(Page segmentation data)
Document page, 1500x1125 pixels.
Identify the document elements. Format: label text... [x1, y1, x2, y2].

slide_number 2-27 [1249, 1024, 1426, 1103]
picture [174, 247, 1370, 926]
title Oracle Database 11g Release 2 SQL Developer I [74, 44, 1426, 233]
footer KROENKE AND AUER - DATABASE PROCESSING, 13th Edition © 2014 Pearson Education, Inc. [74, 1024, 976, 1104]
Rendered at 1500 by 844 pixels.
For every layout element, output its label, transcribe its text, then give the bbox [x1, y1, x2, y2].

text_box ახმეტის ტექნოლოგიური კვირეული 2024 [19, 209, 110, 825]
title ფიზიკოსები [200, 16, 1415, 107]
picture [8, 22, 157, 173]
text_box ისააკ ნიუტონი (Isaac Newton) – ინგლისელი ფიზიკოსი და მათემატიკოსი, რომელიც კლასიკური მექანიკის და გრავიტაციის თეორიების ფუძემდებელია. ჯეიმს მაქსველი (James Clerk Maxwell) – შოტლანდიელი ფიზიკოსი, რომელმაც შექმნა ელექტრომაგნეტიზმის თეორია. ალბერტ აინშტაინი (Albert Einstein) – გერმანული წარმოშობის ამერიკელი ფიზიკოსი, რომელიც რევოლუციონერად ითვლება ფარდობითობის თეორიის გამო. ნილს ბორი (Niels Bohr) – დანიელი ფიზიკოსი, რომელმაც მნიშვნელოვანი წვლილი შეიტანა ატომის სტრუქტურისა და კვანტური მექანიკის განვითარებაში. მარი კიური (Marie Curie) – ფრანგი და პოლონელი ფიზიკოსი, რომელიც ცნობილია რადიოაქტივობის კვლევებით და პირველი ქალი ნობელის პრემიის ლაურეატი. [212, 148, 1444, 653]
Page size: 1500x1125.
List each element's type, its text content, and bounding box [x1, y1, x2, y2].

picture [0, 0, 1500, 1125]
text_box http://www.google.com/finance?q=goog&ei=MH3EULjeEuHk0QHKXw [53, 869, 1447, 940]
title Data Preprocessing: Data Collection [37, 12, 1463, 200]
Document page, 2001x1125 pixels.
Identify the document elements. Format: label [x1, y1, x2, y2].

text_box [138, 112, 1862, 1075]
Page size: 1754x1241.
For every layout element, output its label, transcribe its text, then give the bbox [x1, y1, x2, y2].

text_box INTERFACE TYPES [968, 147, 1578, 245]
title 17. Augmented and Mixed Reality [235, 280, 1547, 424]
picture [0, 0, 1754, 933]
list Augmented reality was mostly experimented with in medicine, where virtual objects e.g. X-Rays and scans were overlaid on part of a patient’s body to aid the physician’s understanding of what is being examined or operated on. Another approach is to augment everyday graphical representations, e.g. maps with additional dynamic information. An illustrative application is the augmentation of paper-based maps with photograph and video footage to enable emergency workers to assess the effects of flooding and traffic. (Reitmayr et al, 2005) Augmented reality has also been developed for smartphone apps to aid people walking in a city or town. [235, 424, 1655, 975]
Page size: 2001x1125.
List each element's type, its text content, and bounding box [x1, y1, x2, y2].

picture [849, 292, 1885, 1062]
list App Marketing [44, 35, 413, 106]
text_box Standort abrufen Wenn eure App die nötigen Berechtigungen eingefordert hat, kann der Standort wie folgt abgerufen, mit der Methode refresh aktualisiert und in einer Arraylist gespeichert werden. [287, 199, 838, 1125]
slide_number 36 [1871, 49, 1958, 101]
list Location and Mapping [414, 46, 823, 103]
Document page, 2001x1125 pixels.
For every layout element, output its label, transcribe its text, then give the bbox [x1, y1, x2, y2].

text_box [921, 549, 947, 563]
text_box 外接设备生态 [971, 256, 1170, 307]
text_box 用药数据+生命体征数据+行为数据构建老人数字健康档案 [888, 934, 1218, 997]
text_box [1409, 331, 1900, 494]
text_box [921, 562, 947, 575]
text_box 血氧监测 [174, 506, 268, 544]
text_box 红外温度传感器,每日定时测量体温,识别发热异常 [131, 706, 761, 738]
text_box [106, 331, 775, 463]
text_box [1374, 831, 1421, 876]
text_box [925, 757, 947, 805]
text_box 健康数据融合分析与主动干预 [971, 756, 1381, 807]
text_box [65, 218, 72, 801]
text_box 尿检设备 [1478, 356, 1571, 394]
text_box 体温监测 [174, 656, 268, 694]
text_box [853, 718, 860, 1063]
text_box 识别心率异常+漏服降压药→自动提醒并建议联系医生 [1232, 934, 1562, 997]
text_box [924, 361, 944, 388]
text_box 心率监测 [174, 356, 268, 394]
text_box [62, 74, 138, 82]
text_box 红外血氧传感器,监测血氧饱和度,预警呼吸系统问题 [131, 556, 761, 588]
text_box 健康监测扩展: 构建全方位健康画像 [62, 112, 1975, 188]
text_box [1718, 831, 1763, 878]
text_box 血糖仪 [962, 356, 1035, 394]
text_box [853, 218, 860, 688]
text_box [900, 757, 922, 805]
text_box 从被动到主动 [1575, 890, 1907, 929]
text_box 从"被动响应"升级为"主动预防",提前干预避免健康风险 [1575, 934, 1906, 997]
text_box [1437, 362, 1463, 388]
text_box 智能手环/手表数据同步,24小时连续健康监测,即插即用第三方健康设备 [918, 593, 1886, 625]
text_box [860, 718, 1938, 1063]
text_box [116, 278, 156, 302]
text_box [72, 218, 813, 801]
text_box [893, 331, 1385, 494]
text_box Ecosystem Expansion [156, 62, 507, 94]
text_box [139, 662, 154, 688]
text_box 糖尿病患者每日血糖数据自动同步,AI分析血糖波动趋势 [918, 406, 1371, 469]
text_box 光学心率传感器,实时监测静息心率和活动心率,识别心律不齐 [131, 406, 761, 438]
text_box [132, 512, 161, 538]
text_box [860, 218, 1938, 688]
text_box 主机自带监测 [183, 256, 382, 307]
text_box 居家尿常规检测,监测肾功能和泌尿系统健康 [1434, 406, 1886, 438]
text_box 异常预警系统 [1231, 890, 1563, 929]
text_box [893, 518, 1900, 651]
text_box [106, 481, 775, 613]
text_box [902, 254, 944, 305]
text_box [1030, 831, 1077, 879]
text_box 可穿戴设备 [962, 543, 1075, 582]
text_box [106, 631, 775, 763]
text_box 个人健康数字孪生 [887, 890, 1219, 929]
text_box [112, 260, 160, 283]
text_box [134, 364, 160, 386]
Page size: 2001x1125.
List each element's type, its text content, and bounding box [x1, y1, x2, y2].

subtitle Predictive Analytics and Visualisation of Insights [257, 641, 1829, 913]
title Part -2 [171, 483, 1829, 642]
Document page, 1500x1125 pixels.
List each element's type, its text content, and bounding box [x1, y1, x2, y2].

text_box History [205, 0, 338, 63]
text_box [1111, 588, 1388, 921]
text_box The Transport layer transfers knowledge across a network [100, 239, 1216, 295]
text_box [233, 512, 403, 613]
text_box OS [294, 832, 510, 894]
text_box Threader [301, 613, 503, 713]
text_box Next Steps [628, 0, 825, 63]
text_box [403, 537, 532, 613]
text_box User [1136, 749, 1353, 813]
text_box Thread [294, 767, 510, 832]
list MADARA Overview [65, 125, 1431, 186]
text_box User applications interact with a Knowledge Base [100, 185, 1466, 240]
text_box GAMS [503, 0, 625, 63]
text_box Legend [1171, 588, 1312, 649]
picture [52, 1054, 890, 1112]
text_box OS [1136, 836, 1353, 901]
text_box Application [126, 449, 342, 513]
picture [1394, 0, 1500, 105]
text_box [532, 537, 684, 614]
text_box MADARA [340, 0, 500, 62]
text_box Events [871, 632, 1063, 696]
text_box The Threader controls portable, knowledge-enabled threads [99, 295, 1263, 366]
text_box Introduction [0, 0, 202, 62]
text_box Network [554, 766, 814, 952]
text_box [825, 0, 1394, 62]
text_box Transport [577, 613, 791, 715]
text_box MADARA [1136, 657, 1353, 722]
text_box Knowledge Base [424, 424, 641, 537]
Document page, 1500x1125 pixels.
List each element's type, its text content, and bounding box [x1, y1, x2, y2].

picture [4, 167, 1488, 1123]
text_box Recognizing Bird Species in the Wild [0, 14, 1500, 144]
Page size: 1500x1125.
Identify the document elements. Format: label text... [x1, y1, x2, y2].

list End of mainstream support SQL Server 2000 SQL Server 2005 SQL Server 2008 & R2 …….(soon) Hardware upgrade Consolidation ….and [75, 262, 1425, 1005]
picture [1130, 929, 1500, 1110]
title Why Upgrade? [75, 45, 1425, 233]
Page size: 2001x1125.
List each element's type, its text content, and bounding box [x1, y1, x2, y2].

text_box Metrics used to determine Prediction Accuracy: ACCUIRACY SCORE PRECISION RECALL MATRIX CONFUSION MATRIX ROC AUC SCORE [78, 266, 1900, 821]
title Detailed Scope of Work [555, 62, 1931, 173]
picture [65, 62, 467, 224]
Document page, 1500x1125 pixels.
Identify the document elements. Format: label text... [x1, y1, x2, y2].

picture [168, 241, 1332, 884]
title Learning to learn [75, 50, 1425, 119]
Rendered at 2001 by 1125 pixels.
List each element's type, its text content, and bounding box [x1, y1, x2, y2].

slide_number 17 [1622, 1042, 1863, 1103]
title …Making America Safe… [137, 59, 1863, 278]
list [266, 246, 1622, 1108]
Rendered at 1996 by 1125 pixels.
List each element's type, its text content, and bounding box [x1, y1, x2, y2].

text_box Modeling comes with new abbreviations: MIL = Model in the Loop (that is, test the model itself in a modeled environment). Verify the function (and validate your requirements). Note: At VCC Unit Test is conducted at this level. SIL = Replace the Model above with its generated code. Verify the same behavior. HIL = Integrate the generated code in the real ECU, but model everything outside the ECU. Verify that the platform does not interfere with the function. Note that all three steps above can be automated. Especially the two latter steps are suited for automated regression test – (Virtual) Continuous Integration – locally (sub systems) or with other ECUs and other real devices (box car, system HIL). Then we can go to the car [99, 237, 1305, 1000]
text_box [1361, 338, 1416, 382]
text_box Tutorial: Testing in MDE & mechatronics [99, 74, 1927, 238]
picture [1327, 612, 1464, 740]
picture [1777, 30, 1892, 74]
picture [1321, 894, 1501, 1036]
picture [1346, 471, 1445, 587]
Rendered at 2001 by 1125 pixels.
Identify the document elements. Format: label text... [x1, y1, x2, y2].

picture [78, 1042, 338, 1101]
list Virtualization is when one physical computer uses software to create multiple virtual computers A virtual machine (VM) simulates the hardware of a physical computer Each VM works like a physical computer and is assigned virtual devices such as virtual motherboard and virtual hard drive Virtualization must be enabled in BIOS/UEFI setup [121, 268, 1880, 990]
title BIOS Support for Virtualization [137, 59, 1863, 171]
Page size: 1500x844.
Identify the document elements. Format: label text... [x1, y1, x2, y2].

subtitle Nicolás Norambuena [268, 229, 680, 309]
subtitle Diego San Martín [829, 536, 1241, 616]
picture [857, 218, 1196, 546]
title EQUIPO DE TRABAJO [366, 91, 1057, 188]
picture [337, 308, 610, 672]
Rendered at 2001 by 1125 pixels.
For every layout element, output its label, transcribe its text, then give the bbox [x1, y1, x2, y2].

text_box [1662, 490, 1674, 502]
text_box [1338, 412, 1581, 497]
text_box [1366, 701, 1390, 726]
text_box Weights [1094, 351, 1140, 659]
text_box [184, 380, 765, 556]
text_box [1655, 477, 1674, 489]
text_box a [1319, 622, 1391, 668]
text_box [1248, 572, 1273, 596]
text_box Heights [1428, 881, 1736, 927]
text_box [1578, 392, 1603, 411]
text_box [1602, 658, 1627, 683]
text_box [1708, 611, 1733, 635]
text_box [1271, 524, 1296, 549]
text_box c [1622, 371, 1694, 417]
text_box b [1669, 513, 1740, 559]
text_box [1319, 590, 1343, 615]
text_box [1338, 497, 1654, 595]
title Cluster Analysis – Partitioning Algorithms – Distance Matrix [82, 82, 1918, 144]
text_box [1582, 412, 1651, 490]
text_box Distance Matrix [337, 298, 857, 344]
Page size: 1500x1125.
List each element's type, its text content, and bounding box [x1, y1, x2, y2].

_YOUR OBJECTIVE_
Word for word, restate the data above from its first line down to and including the line with "Rendered at 1500 by 844 pixels.".

_ANSWER BOX_
Document page, 1500x1125 pixels.
Identify the document elements. Format: label text... [x1, y1, x2, y2].

slide_number 2-27 [1249, 1024, 1426, 1103]
picture [174, 247, 1370, 926]
title Oracle Database 11g Release 2 SQL Developer I [74, 44, 1426, 233]
footer KROENKE AND AUER - DATABASE PROCESSING, 13th Edition © 2014 Pearson Education, Inc. [74, 1024, 976, 1104]
Rendered at 1500 by 844 pixels.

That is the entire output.